When I looked at McClung’s name in the dunk contest, I didn’t see his rocket launcher vert or his determination to prove himself on the world’s biggest stage. I saw him as out of place. I saw his white privilege (which extends to the Puma endorsement deal he just signed), even though being a talented white hooper comes with its own set of challenges. For that, Mac – (taps chest) – my bad, young fella.

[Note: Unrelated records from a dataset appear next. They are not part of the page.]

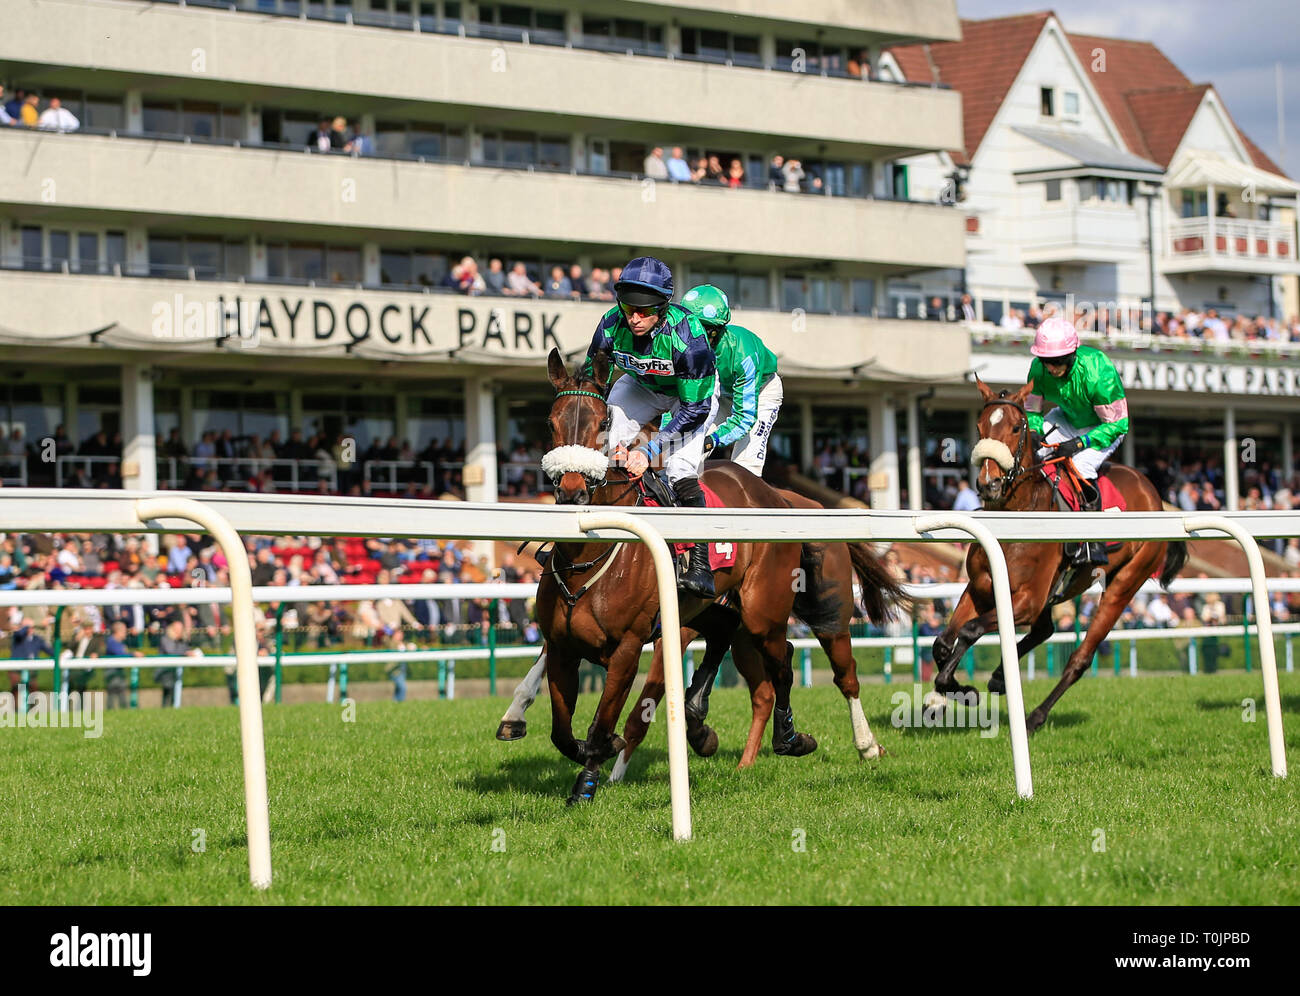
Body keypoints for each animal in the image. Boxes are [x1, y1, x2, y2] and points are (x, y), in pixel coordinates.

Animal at [538, 348, 821, 800]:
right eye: (552, 422)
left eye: (602, 424)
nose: (572, 491)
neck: (588, 559)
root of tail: (773, 494)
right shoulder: (560, 646)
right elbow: (561, 733)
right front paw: (597, 751)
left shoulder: (627, 648)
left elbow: (602, 722)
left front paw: (586, 783)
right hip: (704, 603)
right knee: (726, 630)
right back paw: (699, 720)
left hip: (765, 608)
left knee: (783, 662)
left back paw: (790, 738)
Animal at [935, 377, 1190, 733]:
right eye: (980, 426)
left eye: (1016, 427)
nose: (990, 483)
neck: (1020, 517)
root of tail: (1155, 494)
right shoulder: (981, 587)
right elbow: (944, 642)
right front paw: (954, 688)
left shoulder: (1028, 600)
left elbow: (971, 630)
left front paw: (966, 690)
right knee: (1045, 630)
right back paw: (1000, 677)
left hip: (1125, 583)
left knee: (1080, 657)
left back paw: (1035, 716)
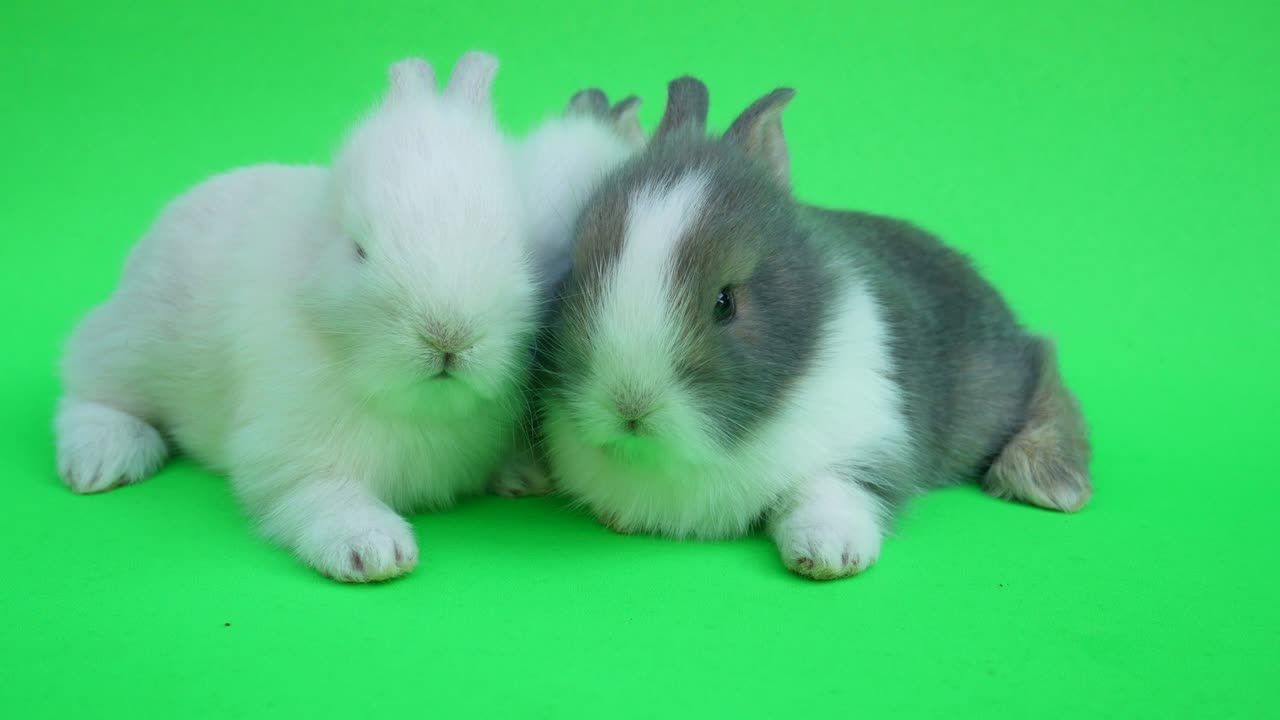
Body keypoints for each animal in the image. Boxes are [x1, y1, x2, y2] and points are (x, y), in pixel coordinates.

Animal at [55, 53, 541, 583]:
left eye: (520, 249)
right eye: (358, 250)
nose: (448, 337)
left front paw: (524, 475)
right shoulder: (291, 453)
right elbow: (321, 496)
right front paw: (373, 552)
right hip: (132, 343)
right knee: (85, 391)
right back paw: (102, 460)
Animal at [537, 77, 1092, 581]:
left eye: (725, 302)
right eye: (577, 272)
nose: (629, 406)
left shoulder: (866, 437)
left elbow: (830, 491)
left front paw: (828, 556)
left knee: (1044, 367)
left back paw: (1047, 479)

I’ve gone through life hearing that I got into Yale University because I’m Black. While I was highly qualified to be there, I also know that one reason I was chosen is that I was an anomaly: a Black kid from the projects who skipped a grade and still crushed high school. In a sea of wealthy white applicants, I stood out. I offered something different and appealing to a monochromatic environment – like McClung did Saturday night.

And just like lots of non-NBA hoopers besides McClung could have won that dunk contest, lots of students could have graduated in my spot. Why did I receive the opportunity? Because of the totality of me, including but not limited to my Blackness. So I never should have dismissed McClung’s whiteness when he earned, through hard work and persistence, the same kind of life-changing opportunity that I did.

These realities are at the heart of a pending Supreme Court case, where conservative judges are expected to prohibit any consideration of race in college admissions. I hope those white judges watched McClung win the dunk contest.

I’m one of them old heads who gets salty over the gentrification of Black culture, and how so many things that white people once mocked, feared or avoided – rap music, big butts, sneakers with suits, the whole Bedford-Stuyvesant neighborhood of Brooklyn – they now celebrate. I reacted to the thought of this white boy in the dunk contest with the type of defensive thinking that comes from the validity of my world and my self being questioned for so long.

I should have recognized what Mac McClung and I have in common.

Jesse Washington is a journalist and documentary filmmaker. He still gets buckets.